You know this story. A butterfly in Brazil flaps its wings, and a few weeks later Texas has tornadoes instead of clear skies. This holiday season is a time for you and I to look for a moment to make a difference in someone else’s life. It may seem small to you, but it may have a HUGE effect!
It’s called the butterfly effect, and science fiction writers love it. In Back to the Future, Marty McFly almost erases himself from existence after travelling back to 1955 in a DeLorean. In It’s a Wonderful Life, George Bailey changes the fate of his town when he wishes he had never been born. In chaos theory, a small change in a system—like the flap of a distant butterfly’s wing—can dramatically change the system … leading to a tornado in Texas.

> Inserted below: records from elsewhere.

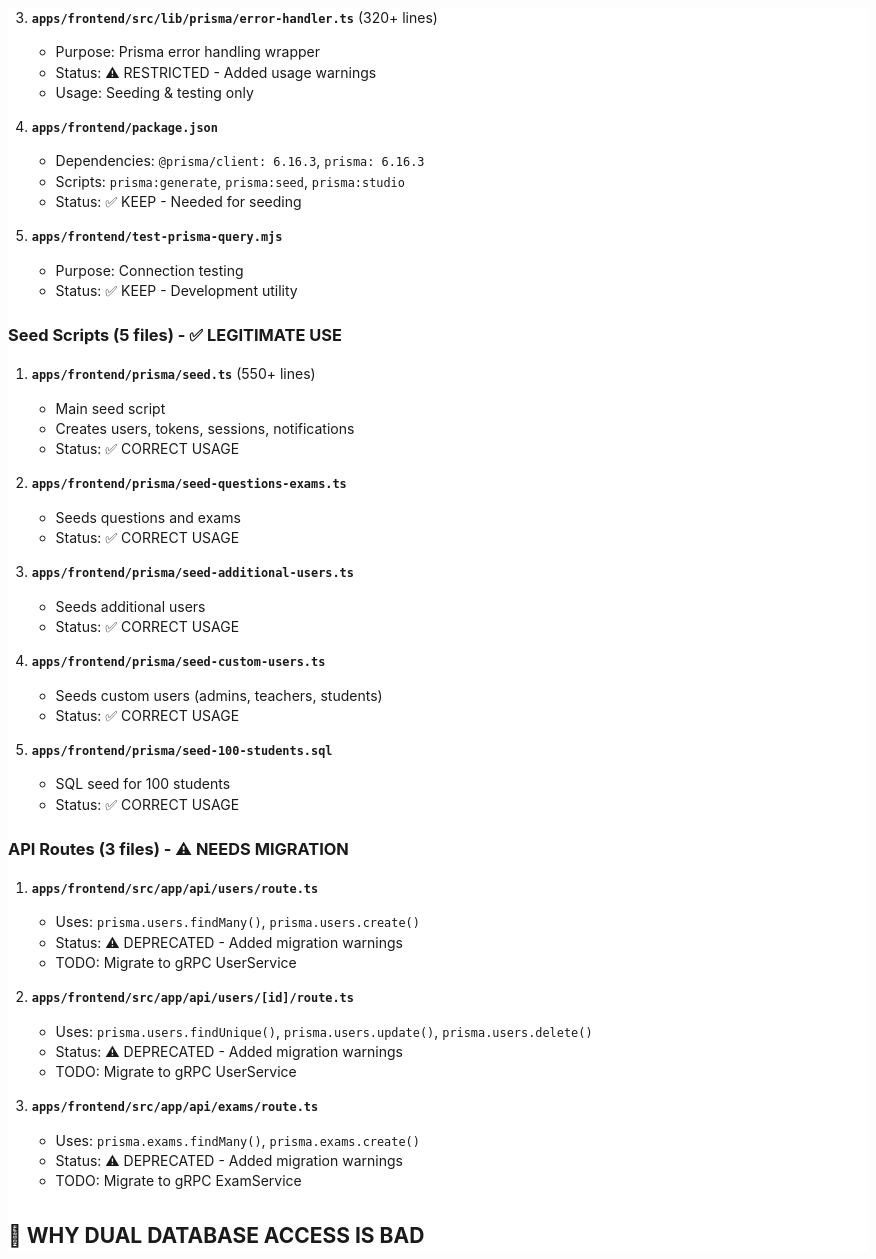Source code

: 3. **`apps/frontend/src/lib/prisma/error-handler.ts`** (320+ lines)
   - Purpose: Prisma error handling wrapper
   - Status: ⚠️ RESTRICTED - Added usage warnings
   - Usage: Seeding & testing only

4. **`apps/frontend/package.json`**
   - Dependencies: `@prisma/client: 6.16.3`, `prisma: 6.16.3`
   - Scripts: `prisma:generate`, `prisma:seed`, `prisma:studio`
   - Status: ✅ KEEP - Needed for seeding

5. **`apps/frontend/test-prisma-query.mjs`**
   - Purpose: Connection testing
   - Status: ✅ KEEP - Development utility

### Seed Scripts (5 files) - ✅ LEGITIMATE USE

1. **`apps/frontend/prisma/seed.ts`** (550+ lines)
   - Main seed script
   - Creates users, tokens, sessions, notifications
   - Status: ✅ CORRECT USAGE

2. **`apps/frontend/prisma/seed-questions-exams.ts`**
   - Seeds questions and exams
   - Status: ✅ CORRECT USAGE

3. **`apps/frontend/prisma/seed-additional-users.ts`**
   - Seeds additional users
   - Status: ✅ CORRECT USAGE

4. **`apps/frontend/prisma/seed-custom-users.ts`**
   - Seeds custom users (admins, teachers, students)
   - Status: ✅ CORRECT USAGE

5. **`apps/frontend/prisma/seed-100-students.sql`**
   - SQL seed for 100 students
   - Status: ✅ CORRECT USAGE

### API Routes (3 files) - ⚠️ NEEDS MIGRATION

1. **`apps/frontend/src/app/api/users/route.ts`**
   - Uses: `prisma.users.findMany()`, `prisma.users.create()`
   - Status: ⚠️ DEPRECATED - Added migration warnings
   - TODO: Migrate to gRPC UserService

2. **`apps/frontend/src/app/api/users/[id]/route.ts`**
   - Uses: `prisma.users.findUnique()`, `prisma.users.update()`, `prisma.users.delete()`
   - Status: ⚠️ DEPRECATED - Added migration warnings
   - TODO: Migrate to gRPC UserService

3. **`apps/frontend/src/app/api/exams/route.ts`**
   - Uses: `prisma.exams.findMany()`, `prisma.exams.create()`
   - Status: ⚠️ DEPRECATED - Added migration warnings
   - TODO: Migrate to gRPC ExamService

## 🚨 WHY DUAL DATABASE ACCESS IS BAD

The idea seems far-fetched, especially since so many pop culture examples rely on time travel or angels who are trying to earn their wings.
But mathematicians insist that it is real. If you let them, they will sit you down in a coffee shop and tell you all about the butterfly effect and chaos theory and topological mixing. Just insist that they buy the coffee. And remember that the work of a mathematician glorifies God by revealing the beauty of creation.
Beyond The High Calling of math, what does the butterfly effect have to do with the rest of us?
We are the butterflies.
I don’t care how much you love your job; sometimes you don’t love it. Sometimes you crawl out of bed and wonder why. How could today possibly matter? What good could a kind word or deed do to change humanity?
The butterfly effect fascinates us because we want to find meaning in our actions. We want to be the self-aware butterfly in Brazil, flapping our wings just so and creating tornadoes wherever we please.
There’s no doubt about it.
You are a small factor in the world. Don’t get down about it. I’m bald and small, too. But even the smallest actions can create ripples that change the world. We can’t anticipate the ripples, but we can still flap our wings knowing that our actions might help create a storm of activity. This means we need to take our actions seriously. A butterfly was made to flap its wings, suck nectar, and migrate thousands of miles with its brood.
What were you made to do? You can’t predict the effects of your actions, but you can take them seriously. You can develop your talents. You can work with diligence and faithfulness and integrity.
If you want to change the world, take heart. Your small actions can have tremendous impact. But I find another truth at work in this mathematic parable. The Brazilian butterfly never experiences the Texas tornado. It doesn’t know the end of the story, and neither do we.
Let God worry about distant storms. I need to roll up my sleeves, and do the work you and I are called to do.